What is mindfulness and what is it good for?

Mindfulness seems to be everywhere, from mindful eating to mindful leadership. And while that’s entirely admiral it doesn’t really tell us what mindfulness is.

Mindfulness can be defined as – “the psychological process of bringing one’s attention to the experiences occurring moment to moment and without judgement.”

For me that’s a little vague so the best way to explain mindfulness it through the analogy of health. Health can be abstract as well, but we usually know when we feel healthy and when we’re feeling unhealthy. Also we usually know when we are doing or eating something that is unhealthy versus healthy. So mindfulness is something we all already possess but through practice we can cultivate it to be stronger. Just like an athlete trains regularly so that they can be ready to compete when needed, we can also do contemplative practices, such as meditation, to cultivate mindfulness.

Mindfulness can be applied to many areas of life but for me, at least, the single greatest benefit is the ability to think and be aware I am thinking.

Here’s is what neuroscientist Sam Harris has to say on the matter from his book Waking Up:

“In the beginning of one’s meditation practice, the difference between ordinary experience and what one comes to consider “mindfulness” is not very clear, and it takes some training to distinguish between being lost in thought and seeing thoughts for what they are. In this sense, learning to meditate is just like acquiring any other skill. It takes many thousands of repetitions to throw a good jab or to coax music from the strings of a guitar. With practice, mindfulness becomes a well-formed habit of attention, and the difference between it and ordinary thinking will become increasingly clear. Eventually, it begins to seem as if you are repeatedly awakening from a dream to find yourself safely in bed. No matter how terrible the dream, the relief is instantaneous.

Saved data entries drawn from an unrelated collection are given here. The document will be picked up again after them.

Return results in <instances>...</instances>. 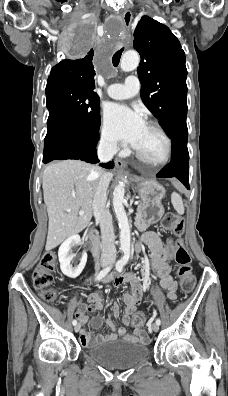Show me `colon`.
Instances as JSON below:
<instances>
[{
  "mask_svg": "<svg viewBox=\"0 0 228 396\" xmlns=\"http://www.w3.org/2000/svg\"><path fill=\"white\" fill-rule=\"evenodd\" d=\"M163 227L174 233L178 240L174 245V259L178 265V276L183 291L189 292L195 285V276L192 272L191 255L185 248L181 239L184 231L183 219L180 215L169 213L162 220ZM57 266V257L53 252H46L42 255L39 263L35 267L32 275L34 287L40 291L42 298L47 302H55L57 293L52 287L53 271ZM144 315L136 313L132 316V325L143 328Z\"/></svg>",
  "mask_w": 228,
  "mask_h": 396,
  "instance_id": "5ec220e1",
  "label": "colon"
}]
</instances>
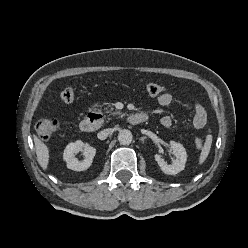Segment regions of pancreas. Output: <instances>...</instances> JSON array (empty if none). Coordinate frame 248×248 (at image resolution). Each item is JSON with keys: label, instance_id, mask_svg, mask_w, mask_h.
I'll return each instance as SVG.
<instances>
[{"label": "pancreas", "instance_id": "cf45deb5", "mask_svg": "<svg viewBox=\"0 0 248 248\" xmlns=\"http://www.w3.org/2000/svg\"><path fill=\"white\" fill-rule=\"evenodd\" d=\"M110 114H111V115H120L121 112H120V111H115V112H111V111H110Z\"/></svg>", "mask_w": 248, "mask_h": 248}]
</instances>
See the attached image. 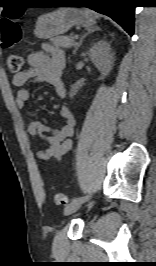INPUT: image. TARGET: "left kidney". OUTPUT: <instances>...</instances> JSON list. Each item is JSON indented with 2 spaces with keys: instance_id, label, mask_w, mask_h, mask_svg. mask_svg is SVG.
Listing matches in <instances>:
<instances>
[{
  "instance_id": "5707ae66",
  "label": "left kidney",
  "mask_w": 156,
  "mask_h": 266,
  "mask_svg": "<svg viewBox=\"0 0 156 266\" xmlns=\"http://www.w3.org/2000/svg\"><path fill=\"white\" fill-rule=\"evenodd\" d=\"M89 56L103 76H107L112 69L113 55L107 41L95 43L89 50Z\"/></svg>"
}]
</instances>
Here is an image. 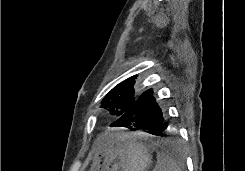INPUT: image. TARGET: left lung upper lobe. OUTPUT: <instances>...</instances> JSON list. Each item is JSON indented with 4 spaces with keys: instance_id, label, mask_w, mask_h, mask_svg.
Segmentation results:
<instances>
[{
    "instance_id": "5c2ea615",
    "label": "left lung upper lobe",
    "mask_w": 245,
    "mask_h": 171,
    "mask_svg": "<svg viewBox=\"0 0 245 171\" xmlns=\"http://www.w3.org/2000/svg\"><path fill=\"white\" fill-rule=\"evenodd\" d=\"M135 79L136 76H132L115 86L104 98L101 107L109 109L114 115L122 116L137 100L133 89Z\"/></svg>"
}]
</instances>
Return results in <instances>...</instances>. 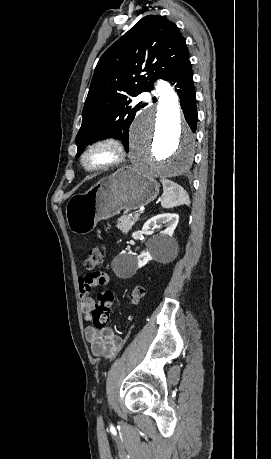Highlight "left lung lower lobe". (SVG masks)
<instances>
[{
    "mask_svg": "<svg viewBox=\"0 0 271 459\" xmlns=\"http://www.w3.org/2000/svg\"><path fill=\"white\" fill-rule=\"evenodd\" d=\"M165 80L175 86V91L180 97L181 108L192 132L196 131L198 113L196 109V94L193 82L192 65L189 58L183 62ZM143 106V105H142Z\"/></svg>",
    "mask_w": 271,
    "mask_h": 459,
    "instance_id": "left-lung-lower-lobe-1",
    "label": "left lung lower lobe"
}]
</instances>
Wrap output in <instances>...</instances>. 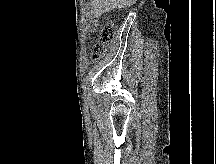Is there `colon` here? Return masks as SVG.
<instances>
[{"label":"colon","instance_id":"5ec220e1","mask_svg":"<svg viewBox=\"0 0 216 164\" xmlns=\"http://www.w3.org/2000/svg\"><path fill=\"white\" fill-rule=\"evenodd\" d=\"M115 35V27L113 23H106L102 26L99 32V40L94 45L92 57L94 60L101 59L106 53V46L109 44Z\"/></svg>","mask_w":216,"mask_h":164}]
</instances>
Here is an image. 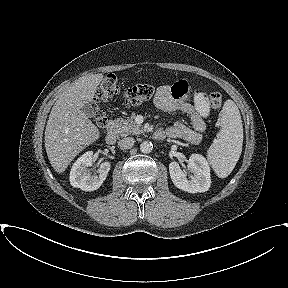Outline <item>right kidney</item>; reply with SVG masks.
Listing matches in <instances>:
<instances>
[{
    "mask_svg": "<svg viewBox=\"0 0 288 288\" xmlns=\"http://www.w3.org/2000/svg\"><path fill=\"white\" fill-rule=\"evenodd\" d=\"M93 152L88 151L79 157L70 171V184L83 191L97 190L105 181L111 164L103 162L98 169V175H91L88 167L93 164Z\"/></svg>",
    "mask_w": 288,
    "mask_h": 288,
    "instance_id": "ca27d5eb",
    "label": "right kidney"
}]
</instances>
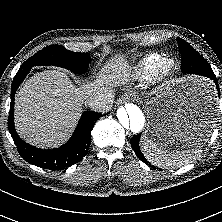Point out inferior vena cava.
<instances>
[{"mask_svg": "<svg viewBox=\"0 0 222 222\" xmlns=\"http://www.w3.org/2000/svg\"><path fill=\"white\" fill-rule=\"evenodd\" d=\"M88 107L96 112H108L113 106V95L98 93L87 100Z\"/></svg>", "mask_w": 222, "mask_h": 222, "instance_id": "obj_1", "label": "inferior vena cava"}]
</instances>
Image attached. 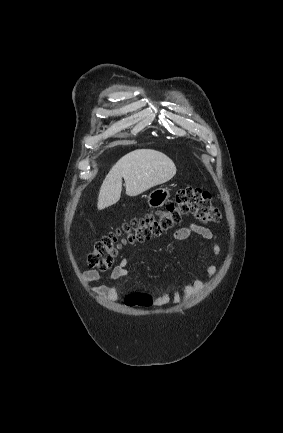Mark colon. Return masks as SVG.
Returning <instances> with one entry per match:
<instances>
[{
  "mask_svg": "<svg viewBox=\"0 0 283 433\" xmlns=\"http://www.w3.org/2000/svg\"><path fill=\"white\" fill-rule=\"evenodd\" d=\"M187 214L206 224L219 223L222 218L208 192L193 187L180 188L162 210L133 218L103 235L88 255L90 266L101 271L110 269L123 245L158 237L180 223ZM126 304L148 307L153 304V298L146 293H133L126 297Z\"/></svg>",
  "mask_w": 283,
  "mask_h": 433,
  "instance_id": "colon-1",
  "label": "colon"
}]
</instances>
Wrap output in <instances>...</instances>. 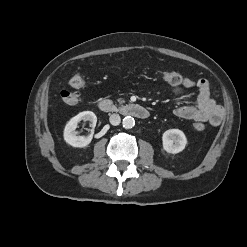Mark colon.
Wrapping results in <instances>:
<instances>
[{"label": "colon", "instance_id": "1", "mask_svg": "<svg viewBox=\"0 0 247 247\" xmlns=\"http://www.w3.org/2000/svg\"><path fill=\"white\" fill-rule=\"evenodd\" d=\"M161 78L173 86H178L183 82V77L177 72H163L161 73ZM70 85L73 90H64L61 92V98L64 103L68 105H77L80 103L82 97L79 92L80 89H83L86 85L85 78L80 74H75L71 80ZM193 128L196 131H203L205 128L204 123L202 122H194Z\"/></svg>", "mask_w": 247, "mask_h": 247}]
</instances>
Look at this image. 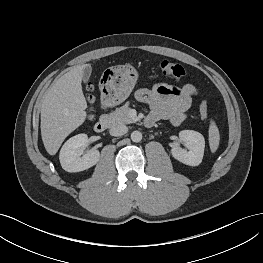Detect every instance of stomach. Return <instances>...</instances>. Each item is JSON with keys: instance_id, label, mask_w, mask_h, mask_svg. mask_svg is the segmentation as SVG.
I'll return each instance as SVG.
<instances>
[{"instance_id": "obj_1", "label": "stomach", "mask_w": 263, "mask_h": 263, "mask_svg": "<svg viewBox=\"0 0 263 263\" xmlns=\"http://www.w3.org/2000/svg\"><path fill=\"white\" fill-rule=\"evenodd\" d=\"M138 72L131 65L109 67L102 75L101 90L105 102L118 105L125 101L132 92Z\"/></svg>"}]
</instances>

And yet it is difficult to stay awake for more than a few seconds at a time.

My friend Joseph Goldstein, one of the finest vipassana teachers I know, likens this shift in awareness to the experience of being fully immersed in a film and then suddenly realizing that you are sitting in a theater watching a mere play of light on a wall. Your perception is unchanged, but the spell is broken.”

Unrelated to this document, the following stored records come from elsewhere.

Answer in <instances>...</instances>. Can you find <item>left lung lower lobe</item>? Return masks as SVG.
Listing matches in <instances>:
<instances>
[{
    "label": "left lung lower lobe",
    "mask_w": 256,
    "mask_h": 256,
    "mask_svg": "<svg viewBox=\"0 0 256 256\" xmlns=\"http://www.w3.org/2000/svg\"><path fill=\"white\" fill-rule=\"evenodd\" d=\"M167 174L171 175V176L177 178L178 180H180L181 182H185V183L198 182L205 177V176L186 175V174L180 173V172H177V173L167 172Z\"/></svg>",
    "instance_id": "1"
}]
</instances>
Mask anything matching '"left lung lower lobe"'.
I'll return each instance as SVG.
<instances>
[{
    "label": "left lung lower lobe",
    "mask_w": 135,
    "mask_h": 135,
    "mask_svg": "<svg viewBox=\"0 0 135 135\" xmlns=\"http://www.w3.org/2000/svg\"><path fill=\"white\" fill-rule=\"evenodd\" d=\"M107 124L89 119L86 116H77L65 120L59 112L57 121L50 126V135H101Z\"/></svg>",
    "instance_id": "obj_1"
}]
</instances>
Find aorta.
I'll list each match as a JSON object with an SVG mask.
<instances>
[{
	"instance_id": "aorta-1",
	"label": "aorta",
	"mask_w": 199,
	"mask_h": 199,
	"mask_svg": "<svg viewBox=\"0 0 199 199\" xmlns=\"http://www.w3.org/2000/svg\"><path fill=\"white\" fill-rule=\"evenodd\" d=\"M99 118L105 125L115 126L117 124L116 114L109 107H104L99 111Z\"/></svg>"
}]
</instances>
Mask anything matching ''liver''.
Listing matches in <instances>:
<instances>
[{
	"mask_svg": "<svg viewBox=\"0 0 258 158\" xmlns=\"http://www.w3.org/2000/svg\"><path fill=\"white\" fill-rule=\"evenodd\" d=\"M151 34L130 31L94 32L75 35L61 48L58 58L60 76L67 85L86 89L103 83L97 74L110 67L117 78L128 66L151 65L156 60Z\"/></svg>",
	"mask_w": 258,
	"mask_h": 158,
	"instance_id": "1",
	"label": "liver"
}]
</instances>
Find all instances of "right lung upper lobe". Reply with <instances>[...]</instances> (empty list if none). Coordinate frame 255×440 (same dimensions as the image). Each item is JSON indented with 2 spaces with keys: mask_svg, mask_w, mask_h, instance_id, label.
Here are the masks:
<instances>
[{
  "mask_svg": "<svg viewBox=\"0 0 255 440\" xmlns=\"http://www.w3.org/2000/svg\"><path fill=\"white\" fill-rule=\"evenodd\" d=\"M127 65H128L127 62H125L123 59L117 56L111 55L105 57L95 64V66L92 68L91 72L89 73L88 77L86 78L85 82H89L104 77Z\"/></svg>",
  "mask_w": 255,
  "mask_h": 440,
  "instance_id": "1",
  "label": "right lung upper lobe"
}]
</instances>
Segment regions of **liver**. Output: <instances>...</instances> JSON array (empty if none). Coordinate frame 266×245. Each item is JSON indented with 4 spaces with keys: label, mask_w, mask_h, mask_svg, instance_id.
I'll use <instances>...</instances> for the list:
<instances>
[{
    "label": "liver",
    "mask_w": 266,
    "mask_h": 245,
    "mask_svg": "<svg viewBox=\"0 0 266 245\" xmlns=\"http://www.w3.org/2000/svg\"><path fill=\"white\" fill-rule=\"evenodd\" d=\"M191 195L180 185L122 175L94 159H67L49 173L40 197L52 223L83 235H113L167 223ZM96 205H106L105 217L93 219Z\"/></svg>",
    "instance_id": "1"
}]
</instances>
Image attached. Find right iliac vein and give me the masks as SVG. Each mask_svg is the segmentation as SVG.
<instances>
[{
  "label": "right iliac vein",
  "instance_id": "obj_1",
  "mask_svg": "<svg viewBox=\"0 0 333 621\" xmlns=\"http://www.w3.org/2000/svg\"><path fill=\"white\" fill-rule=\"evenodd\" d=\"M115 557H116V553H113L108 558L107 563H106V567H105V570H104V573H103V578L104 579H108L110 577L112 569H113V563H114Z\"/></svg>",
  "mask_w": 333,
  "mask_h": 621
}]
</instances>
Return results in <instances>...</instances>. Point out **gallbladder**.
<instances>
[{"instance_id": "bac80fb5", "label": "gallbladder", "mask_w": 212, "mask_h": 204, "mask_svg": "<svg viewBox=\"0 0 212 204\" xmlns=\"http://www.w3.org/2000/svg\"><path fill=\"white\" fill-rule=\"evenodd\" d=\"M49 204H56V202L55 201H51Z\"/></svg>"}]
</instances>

To be aware of thinking in the moment – especially those moments when we need it most, such as arguments, high pressure environments, anxiety inducing experiences – gives us the gift of choice.

The psychologist and concentration camp survivor Viktor Frankl says: “Between stimulus and response there is space. In that space is our power to choose our response. In our response lies our growth and our freedom.”

With less mindfulness:

Stimulus > response

With greater mindfulness:

Stimulus > choice > response

Mindfulness drives the wedge of choice between stimulus and response. When we are lost in thought we don’t have the ability to choose which thoughts to follow. To be able to disentangle your self from the reactivity of your thoughts and begin to choose how you respond allows for greater mastery over your general wellbeing.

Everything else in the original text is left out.